Exercise description »
Substitute "Mbed RTOS" for every occurrence of "Mbed OS" in the text of the entries below, leaving everything else unchanged. Leave the pictures out of your answer.

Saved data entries
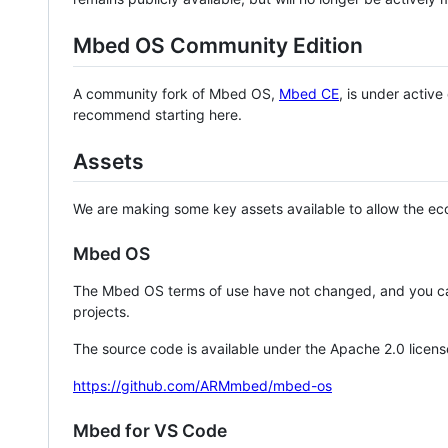
Mbed OS Community Edition
A community fork of Mbed OS,
Mbed CE
, is under activ
recommend starting here.
Assets
We are making some key assets available to allow the eco
Mbed OS
The Mbed OS terms of use have not changed, and you ca
projects.
The source code is available under the Apache 2.0 licens
https://github.com/ARMmbed/mbed-os
Mbed for VS Code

Task output »
Mbed RTOS Community Edition
A community fork of Mbed RTOS,
Mbed CE
, is under activ
recommend starting here.
Assets
We are making some key assets available to allow the eco
Mbed RTOS
The Mbed RTOS terms of use have not changed, and you ca
projects.
The source code is available under the Apache 2.0 licens
https://github.com/ARMmbed/mbed-os
Mbed for VS Code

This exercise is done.